Stored dataset items:
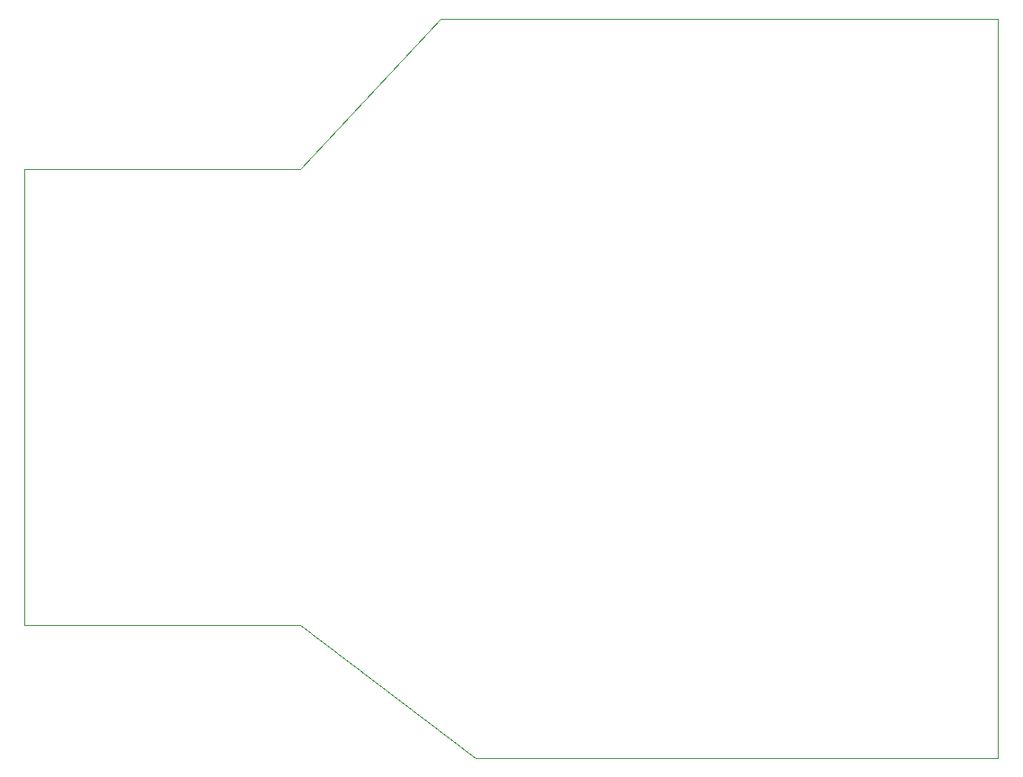
<source format=gbr>
%TF.GenerationSoftware,KiCad,Pcbnew,8.0.6-1.fc40*%
%TF.CreationDate,2024-12-16T09:47:34-08:00*%
%TF.ProjectId,energy_meter,656e6572-6779-45f6-9d65-7465722e6b69,0*%
%TF.SameCoordinates,Original*%
%TF.FileFunction,Profile,NP*%
%FSLAX46Y46*%
G04 Gerber Fmt 4.6, Leading zero omitted, Abs format (unit mm)*
G04 Created by KiCad (PCBNEW 8.0.6-1.fc40) date 2024-12-16 09:47:34*
%MOMM*%
%LPD*%
G01*
G04 APERTURE LIST*
%TA.AperFunction,Profile*%
%ADD10C,0.050000*%
%TD*%
G04 APERTURE END LIST*
D10*
X165700000Y-112500000D02*
X116500000Y-112500000D01*
X100000000Y-100000000D01*
X74000000Y-100000000D01*
X74000000Y-57000000D01*
X100000000Y-57000000D01*
X113200000Y-42900000D01*
X165700000Y-42900000D01*
X165700000Y-112500000D01*
M02*

</source>
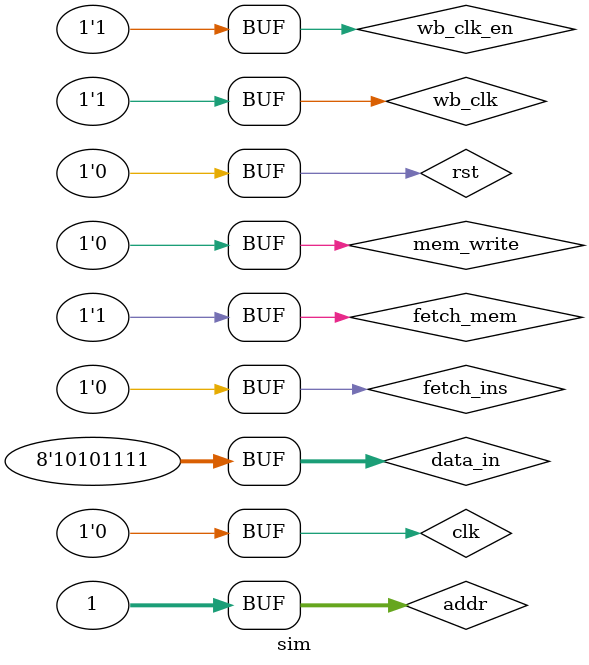
<source format=sv>
`timescale 1ns/100ps

module sim();

reg clk;
reg wb_clk_en;
reg rst;

reg fetch_ins;
reg fetch_mem;
reg mem_write;
reg [31:0] addr;
reg [7:0] data_in;

wire wb_clk;

wire [31:0] miso_bus;
wire [31:0] mosi_bus;
wire [29:0] addr_bus;
wire [3:0] sel_bus;
wire ack_sig;
wire cyc_sig;
wire stb_sig;
wire we_sig;

wire [31:0] ins_data_o;
wire [7:0] mem_data_o;
wire ins_ack;
wire mem_ack;

reg [31:0] inst;
reg [7:0] data;

reg cpu_clk;

mru mru(
    .ins_en(fetch_ins),
    .ins_addr(addr[31:1]),
    .ins_ext(1'b0),
    .mem_en(fetch_mem),
    .mem_addr(addr),
    .mem_we(mem_write),
    .mem_data_i(data_in),
    .clk_i(wb_clk),
    .dat_i(miso_bus),
    .rst_i(rst),
    .ack_i(ack_sig),
    .ins_stl(),
    .ins_ack(ins_ack),
    .ins_data(ins_data_o),
    .mem_stl(),
    .mem_ack(mem_ack),
    .mem_data_o(mem_data_o),
    .dat_o(mosi_bus),
    .adr_o(addr_bus),
    .cyc_o(cyc_sig),
    .sel_o(sel_bus),
    .stb_o(stb_sig),
    .we_o(we_sig)
);

mem mem(
    .sys_clk(clk),
    .sys_rst(rst),
    .clk_i(wb_clk),
    .dat_i(mosi_bus),
    .rst_i(rst),
    .adr_i(addr_bus),
    .cyc_i(cyc_sig),
    .sel_i(sel_bus),
    .stb_i(stb_sig),
    .we_i(we_sig),
    .ack_o(ack_sig),
    .dat_o(miso_bus)
);

assign wb_clk = wb_clk_en & ~clk;

always_ff @(posedge clk) cpu_clk <= !cpu_clk;

always_ff @(posedge cpu_clk) begin
    inst <= ins_data_o;
    data <= mem_data_o;
end

initial begin
    $dumpfile("mru_sim.fst");
    $dumpvars(0,sim);
    fetch_ins <= 0;
    fetch_mem <= 0;
    mem_write <= 0;
    clk <= 0;
    wb_clk_en <= 1;
    rst <= 1;
    cpu_clk <= 0;
    #1; clk <= 1;
    #1; clk <= 0;
    #1; clk <= 1;
    rst <= 0;
    #1; clk <= 0;
    
    #1; clk <= 1;
    // Fetch instruction
    fetch_mem <= 1;
    mem_write <= 1;
    addr <= 32'h00000001;
    data_in <= 8'hAF;
    #1; clk <= 0;

    #1; clk <= 1;
    mem_write <= 0;
    #1; clk <= 0;

    // Fetch next instruction 
    addr <= 32'h00000001;
    #1; clk <= 1;
    #1; clk <= 0;

    #1; clk <= 1;
    fetch_ins <= 0;
    #1; clk <= 0;
    #1; clk <= 1;
    #1; clk <= 0;
    #1; clk <= 1;
    #1; clk <= 0;
end

endmodule

</source>
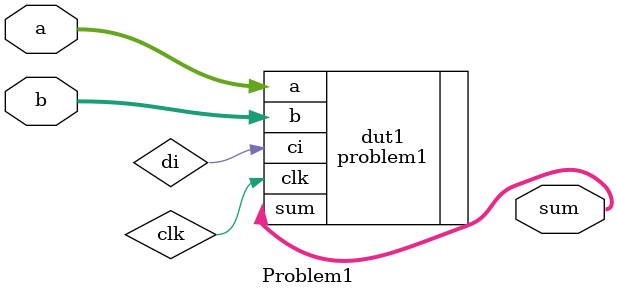
<source format=sv>
module Problem1(input [3:0] a, b, output [3:0] sum);
  logic di, clk; // <---
  problem1 dut1(
   .a(a),
   .b(b),
   .sum(sum),
   .ci(di),
   .clk(clk)
  );
endmodule
</source>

_Task directions_
All of the entries above should be copied exactly, except for the pictures.

_Written response_
<source format=gbr>
%TF.GenerationSoftware,KiCad,Pcbnew,8.0.6-1.fc40*%
%TF.CreationDate,2024-12-16T09:47:34-08:00*%
%TF.ProjectId,energy_meter,656e6572-6779-45f6-9d65-7465722e6b69,0*%
%TF.SameCoordinates,Original*%
%TF.FileFunction,Profile,NP*%
%FSLAX46Y46*%
G04 Gerber Fmt 4.6, Leading zero omitted, Abs format (unit mm)*
G04 Created by KiCad (PCBNEW 8.0.6-1.fc40) date 2024-12-16 09:47:34*
%MOMM*%
%LPD*%
G01*
G04 APERTURE LIST*
%TA.AperFunction,Profile*%
%ADD10C,0.050000*%
%TD*%
G04 APERTURE END LIST*
D10*
X165700000Y-112500000D02*
X116500000Y-112500000D01*
X100000000Y-100000000D01*
X74000000Y-100000000D01*
X74000000Y-57000000D01*
X100000000Y-57000000D01*
X113200000Y-42900000D01*
X165700000Y-42900000D01*
X165700000Y-112500000D01*
M02*

</source>
<source format=sv>
`timescale 1ns/100ps

module sim();

reg clk;
reg wb_clk_en;
reg rst;

reg fetch_ins;
reg fetch_mem;
reg mem_write;
reg [31:0] addr;
reg [7:0] data_in;

wire wb_clk;

wire [31:0] miso_bus;
wire [31:0] mosi_bus;
wire [29:0] addr_bus;
wire [3:0] sel_bus;
wire ack_sig;
wire cyc_sig;
wire stb_sig;
wire we_sig;

wire [31:0] ins_data_o;
wire [7:0] mem_data_o;
wire ins_ack;
wire mem_ack;

reg [31:0] inst;
reg [7:0] data;

reg cpu_clk;

mru mru(
    .ins_en(fetch_ins),
    .ins_addr(addr[31:1]),
    .ins_ext(1'b0),
    .mem_en(fetch_mem),
    .mem_addr(addr),
    .mem_we(mem_write),
    .mem_data_i(data_in),
    .clk_i(wb_clk),
    .dat_i(miso_bus),
    .rst_i(rst),
    .ack_i(ack_sig),
    .ins_stl(),
    .ins_ack(ins_ack),
    .ins_data(ins_data_o),
    .mem_stl(),
    .mem_ack(mem_ack),
    .mem_data_o(mem_data_o),
    .dat_o(mosi_bus),
    .adr_o(addr_bus),
    .cyc_o(cyc_sig),
    .sel_o(sel_bus),
    .stb_o(stb_sig),
    .we_o(we_sig)
);

mem mem(
    .sys_clk(clk),
    .sys_rst(rst),
    .clk_i(wb_clk),
    .dat_i(mosi_bus),
    .rst_i(rst),
    .adr_i(addr_bus),
    .cyc_i(cyc_sig),
    .sel_i(sel_bus),
    .stb_i(stb_sig),
    .we_i(we_sig),
    .ack_o(ack_sig),
    .dat_o(miso_bus)
);

assign wb_clk = wb_clk_en & ~clk;

always_ff @(posedge clk) cpu_clk <= !cpu_clk;

always_ff @(posedge cpu_clk) begin
    inst <= ins_data_o;
    data <= mem_data_o;
end

initial begin
    $dumpfile("mru_sim.fst");
    $dumpvars(0,sim);
    fetch_ins <= 0;
    fetch_mem <= 0;
    mem_write <= 0;
    clk <= 0;
    wb_clk_en <= 1;
    rst <= 1;
    cpu_clk <= 0;
    #1; clk <= 1;
    #1; clk <= 0;
    #1; clk <= 1;
    rst <= 0;
    #1; clk <= 0;
    
    #1; clk <= 1;
    // Fetch instruction
    fetch_mem <= 1;
    mem_write <= 1;
    addr <= 32'h00000001;
    data_in <= 8'hAF;
    #1; clk <= 0;

    #1; clk <= 1;
    mem_write <= 0;
    #1; clk <= 0;

    // Fetch next instruction 
    addr <= 32'h00000001;
    #1; clk <= 1;
    #1; clk <= 0;

    #1; clk <= 1;
    fetch_ins <= 0;
    #1; clk <= 0;
    #1; clk <= 1;
    #1; clk <= 0;
    #1; clk <= 1;
    #1; clk <= 0;
end

endmodule

</source>
<source format=sv>
module Problem1(input [3:0] a, b, output [3:0] sum);
  logic di, clk; // <---
  problem1 dut1(
   .a(a),
   .b(b),
   .sum(sum),
   .ci(di),
   .clk(clk)
  );
endmodule
</source>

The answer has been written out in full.